I feel sick. Like going-to-throw-up sick. Normally when ppl say that they are really just exaggerating and just feel stressed etc but I legit am fighting gag reflex. Haven’t eaten all day except for breakfast smoothie earlier this morning cause im so nervous I have to present my speech tomorrow. I’m trying to think of ways to calm my freakin self down. Like wtf? Lol it’s not even that big of a deal. I am speaking in front of super nice ppl and one of my fave teachers like I know there is nothing life threatening there. Ugh frustrating.

Read on..... it gets worse lol




I have practiced about 20 times no exaggerating in the last 2 hours. I have made Bruce look me dead in the eye the whole time, brought out my props, and tried walking around my living room while speaking. Each time I do it I mess up a small part, and sometimes recover, but that just makes me worry. Sometimes when I do presentations I blank. Meaning if I can’t think of what I have to say I get really stupid with my words and say things like:

“This [product I’m presenting] is pretty. It’s colorful. Cheap too.” *shaky voice cause im startled that I forgot*

 What I’m actually supposed to be saying is:

 “This product is reasonable priced, affordable, and our target market will appreciate its appealing packaging.”

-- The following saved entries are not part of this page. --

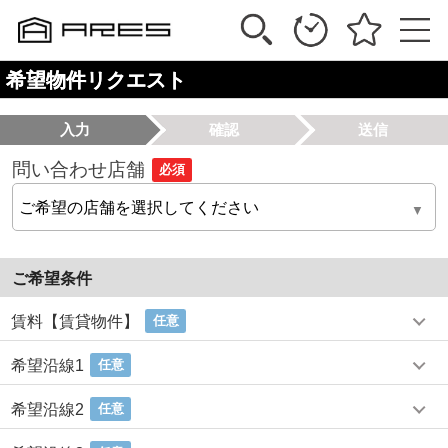
希望物件リクエスト
入力
確認
送信
問い合わせ店舗
必須
ご希望条件
賃料【賃貸物件】
任意
希望沿線1
任意
希望沿線2
任意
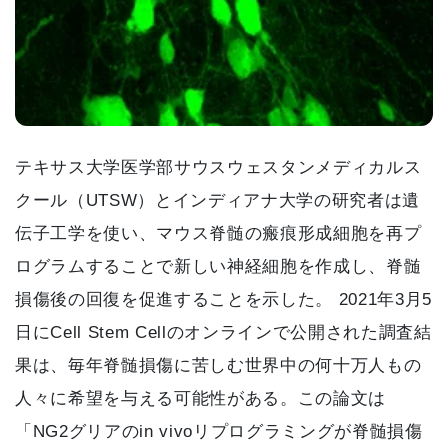
テキサス大学医学部サウスウェスタンメディカルス
クール（UTSW）とインディアナ大学の研究者は遺
伝子工学を使い、マウス脊髄の瘢痕形成細胞を再プ
ログラムすることで新しい神経細胞を作成し、脊髄
損傷後の回復を促進することを示した。 2021年3月5
日にCell Stem Cellのオンラインで公開された調査結
果は、毎年脊髄損傷に苦しむ世界中の何十万人もの
人々に希望を与える可能性がある。この論文は
「NG2グリアのin vivoリプログラミングが脊髄損傷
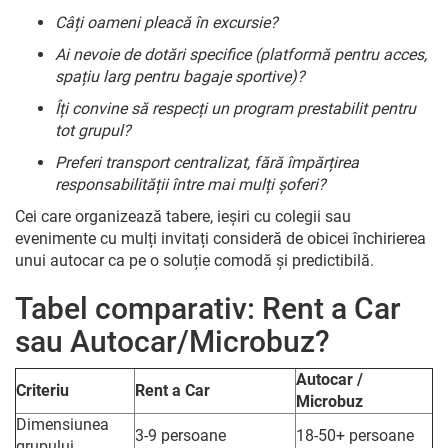
Câți oameni pleacă în excursie?
Ai nevoie de dotări specifice (platformă pentru acces,
spațiu larg pentru bagaje sportive)?
Îți convine să respecți un program prestabilit pentru
tot grupul?
Preferi transport centralizat, fără împărțirea
responsabilității între mai mulți șoferi?
Cei care organizează tabere, ieșiri cu colegii sau
evenimente cu mulți invitați consideră de obicei închirierea
unui autocar ca pe o soluție comodă și predictibilă.
Tabel comparativ: Rent a Car
sau Autocar/Microbuz?
Autocar /
Criteriu
Rent a Car
Microbuz
Dimensiunea
3-9 persoane
18-50+ persoane
grupului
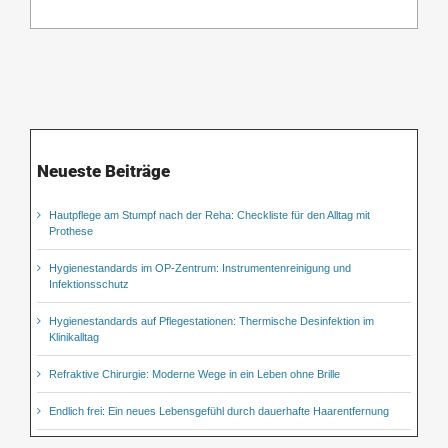
Neueste Beiträge
Hautpflege am Stumpf nach der Reha: Checkliste für den Alltag mit
Prothese
Hygienestandards im OP-Zentrum: Instrumentenreinigung und
Infektionsschutz
Hygienestandards auf Pflegestationen: Thermische Desinfektion im
Klinikalltag
Refraktive Chirurgie: Moderne Wege in ein Leben ohne Brille
Endlich frei: Ein neues Lebensgefühl durch dauerhafte Haarentfernung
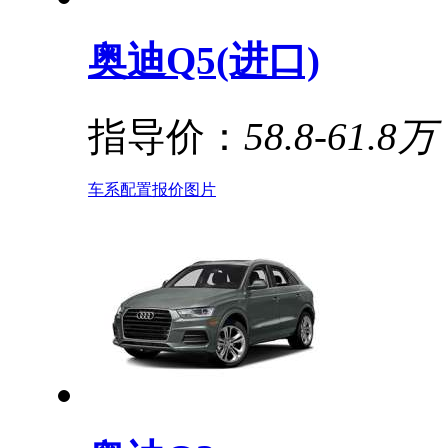
奥迪Q5(进口)
指导价：
58.8-61.8万
车系
配置
报价
图片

After I get startled it’s really hard for me to recover because then I’ve started talking faster to make up for the time I lost when I blanked. It happened in my last presentation I did because I didn’t practice cause my Magic Market Week was coming up and I could either practice speech or prepare for MMW. I choose MMW and im happy with that choice but still didn’t help the speech confidence.

bruce sitting with my props (the makeup)

So now it’s almost 9pm and I’m not even wishing for a car to hit me anymore lol (I was wishing that since I started this class cause then I wouldn’t have to present! This class has actually taught me not to fear death, there are much worse things out there) But no, right now I’m wishing to just get it over with and to hopefully practice enough that my speech is as easy to say as the pledge of allegiance.  I could say that in front of the class. I’d be a bit nervous cause im ME and so annoyingly freakin anxious but yes I think I could do that because I know the words by heart.

All this week has been torture since I’ve had in the back of my head that I’d have to present this long speech. Every happy moment coupled with the thought “but you have to present Thursday”. I even hung out with friends this week and could hardly laugh because of it. GRRR.

When I reread this it sounded soooo drawn out almost like something you’d say, “you’re overreacting, it’s not that bad”.  And OH MY GOD I WISH I COULD.

I’m going to practice now. This time I’m moving Bruce to the other side of the room and taking out my contacts. Maybe if I can’t see them, I can’t fear them.